→ **Document segment**:
*****

To implement nice we need to first assign a priority value to each created process to do so, first initialize priority in the PCB in proc.h
struct proc {
uint sz; // Size of process memory (bytes)
pde_t* pgdir; // Page table
char *kstack; // Bottom of kernel stack for this process
enum procstate state; // Process state
int pid; // Process ID
struct proc *parent; // Parent process
struct trapframe *tf; // Trap frame for current syscall
struct context *context; // swtch() here to run process
void *chan; // If non-zero, sleeping on chan
int killed; // If non-zero, have been killed
struct file *ofile[NOFILE]; // Open files
struct inode *cwd; // Current directory
char name[16]; // Process name (debugging)
int priority; // process priority <--------------------------
};
Now when a new process is allocated we need to set the priority so inside proc.c allocproc function we set priority of new process
static struct proc*
allocproc(void)
{
struct proc *p;
char *sp;
acquire(&ptable.lock);
for(p = ptable.proc; p < &ptable.proc[NPROC]; p++)
if(p->state == UNUSED)

*****

→ **Provided entries**:

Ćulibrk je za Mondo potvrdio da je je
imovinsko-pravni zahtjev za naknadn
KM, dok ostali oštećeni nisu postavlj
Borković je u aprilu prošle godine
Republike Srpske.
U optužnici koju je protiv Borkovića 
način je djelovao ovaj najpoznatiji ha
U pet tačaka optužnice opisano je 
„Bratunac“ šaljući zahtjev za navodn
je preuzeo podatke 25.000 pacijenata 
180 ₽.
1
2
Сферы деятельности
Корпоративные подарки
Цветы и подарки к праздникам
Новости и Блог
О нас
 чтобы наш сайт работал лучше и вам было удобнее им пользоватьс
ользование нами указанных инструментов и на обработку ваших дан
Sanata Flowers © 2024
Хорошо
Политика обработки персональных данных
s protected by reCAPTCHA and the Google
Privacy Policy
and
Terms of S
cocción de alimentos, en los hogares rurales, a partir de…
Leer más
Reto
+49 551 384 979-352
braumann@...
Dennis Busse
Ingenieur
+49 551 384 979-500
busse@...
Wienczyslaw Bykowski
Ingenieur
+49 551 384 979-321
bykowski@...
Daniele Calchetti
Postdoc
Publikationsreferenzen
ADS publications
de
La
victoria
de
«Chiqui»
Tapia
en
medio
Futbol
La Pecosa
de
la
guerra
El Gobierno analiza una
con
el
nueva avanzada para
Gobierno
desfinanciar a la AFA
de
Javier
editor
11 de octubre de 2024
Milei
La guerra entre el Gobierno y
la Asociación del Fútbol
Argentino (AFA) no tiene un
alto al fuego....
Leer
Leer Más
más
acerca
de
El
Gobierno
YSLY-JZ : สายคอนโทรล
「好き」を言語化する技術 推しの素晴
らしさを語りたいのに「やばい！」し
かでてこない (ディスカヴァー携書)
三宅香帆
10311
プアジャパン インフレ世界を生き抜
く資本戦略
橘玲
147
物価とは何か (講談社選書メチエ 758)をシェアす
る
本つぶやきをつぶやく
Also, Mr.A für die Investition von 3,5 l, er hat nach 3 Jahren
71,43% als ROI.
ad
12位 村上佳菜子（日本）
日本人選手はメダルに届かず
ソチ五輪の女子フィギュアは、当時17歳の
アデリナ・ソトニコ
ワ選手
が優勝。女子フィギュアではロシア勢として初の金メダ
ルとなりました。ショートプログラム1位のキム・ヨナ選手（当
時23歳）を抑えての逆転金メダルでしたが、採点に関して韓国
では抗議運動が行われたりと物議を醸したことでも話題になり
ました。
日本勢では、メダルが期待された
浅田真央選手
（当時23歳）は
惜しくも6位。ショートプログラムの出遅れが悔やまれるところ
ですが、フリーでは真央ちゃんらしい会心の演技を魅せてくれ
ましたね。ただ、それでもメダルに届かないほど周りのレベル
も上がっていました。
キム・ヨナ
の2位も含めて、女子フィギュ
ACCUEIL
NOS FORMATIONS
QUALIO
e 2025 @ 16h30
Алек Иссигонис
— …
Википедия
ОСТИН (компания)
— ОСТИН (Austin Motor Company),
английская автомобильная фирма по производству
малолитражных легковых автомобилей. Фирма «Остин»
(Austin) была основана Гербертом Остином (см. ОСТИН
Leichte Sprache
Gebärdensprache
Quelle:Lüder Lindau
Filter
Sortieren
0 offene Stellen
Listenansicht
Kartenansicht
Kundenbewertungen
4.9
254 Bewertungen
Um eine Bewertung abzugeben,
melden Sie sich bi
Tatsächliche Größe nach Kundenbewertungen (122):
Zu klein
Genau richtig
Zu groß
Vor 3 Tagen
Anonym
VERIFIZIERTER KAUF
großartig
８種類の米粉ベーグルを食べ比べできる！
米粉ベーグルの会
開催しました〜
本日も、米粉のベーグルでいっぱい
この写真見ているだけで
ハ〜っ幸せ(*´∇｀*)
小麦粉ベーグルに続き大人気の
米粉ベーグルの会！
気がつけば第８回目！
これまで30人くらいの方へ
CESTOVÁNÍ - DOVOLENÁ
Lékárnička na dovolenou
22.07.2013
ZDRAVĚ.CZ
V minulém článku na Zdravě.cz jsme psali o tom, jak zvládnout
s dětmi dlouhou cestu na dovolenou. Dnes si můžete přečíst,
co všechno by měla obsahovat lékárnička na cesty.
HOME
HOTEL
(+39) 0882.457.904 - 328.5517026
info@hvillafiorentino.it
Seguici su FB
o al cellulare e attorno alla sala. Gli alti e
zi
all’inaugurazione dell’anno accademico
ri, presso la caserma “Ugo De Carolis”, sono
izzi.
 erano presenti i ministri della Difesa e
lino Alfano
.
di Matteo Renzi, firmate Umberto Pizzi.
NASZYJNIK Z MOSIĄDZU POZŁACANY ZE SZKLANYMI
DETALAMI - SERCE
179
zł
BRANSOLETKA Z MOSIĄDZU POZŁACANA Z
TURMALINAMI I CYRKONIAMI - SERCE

*****

→ **Questions on the material**:
1. Reproduce the entire text on adding process priority, word for word.
2. Lay out the rows as a Markdown table with the columns "Number" and "Line", numbering each line and leaving out blank lines. Begin at the first line of the rows, and stop after the line that contains "zahtjev za navodn".

→ **Answers by item**:
1.
To implement nice we need to first assign a priority value to each created process to do so, first initialize priority in the PCB in proc.h
struct proc {
uint sz; // Size of process memory (bytes)
pde_t* pgdir; // Page table
char *kstack; // Bottom of kernel stack for this process
enum procstate state; // Process state
int pid; // Process ID
struct proc *parent; // Parent process
struct trapframe *tf; // Trap frame for current syscall
struct context *context; // swtch() here to run process
void *chan; // If non-zero, sleeping on chan
int killed; // If non-zero, have been killed
struct file *ofile[NOFILE]; // Open files
struct inode *cwd; // Current directory
char name[16]; // Process name (debugging)
int priority; // process priority <--------------------------
};
Now when a new process is allocated we need to set the priority so inside proc.c allocproc function we set priority of new process
static struct proc*
allocproc(void)
{
struct proc *p;
char *sp;
acquire(&ptable.lock);
for(p = ptable.proc; p < &ptable.proc[NPROC]; p++)
if(p->state == UNUSED)

2.
| Number | Line |
|---|---|
| 1 | Ćulibrk je za Mondo potvrdio da je je |
| 2 | imovinsko-pravni zahtjev za naknadn |
| 3 | KM, dok ostali oštećeni nisu postavlj |
| 4 | Borković je u aprilu prošle godine |
| 5 | Republike Srpske. |
| 6 | U optužnici koju je protiv Borkovića  |
| 7 | način je djelovao ovaj najpoznatiji ha |
| 8 | U pet tačaka optužnice opisano je  |
| 9 | „Bratunac“ šaljući zahtjev za navodn |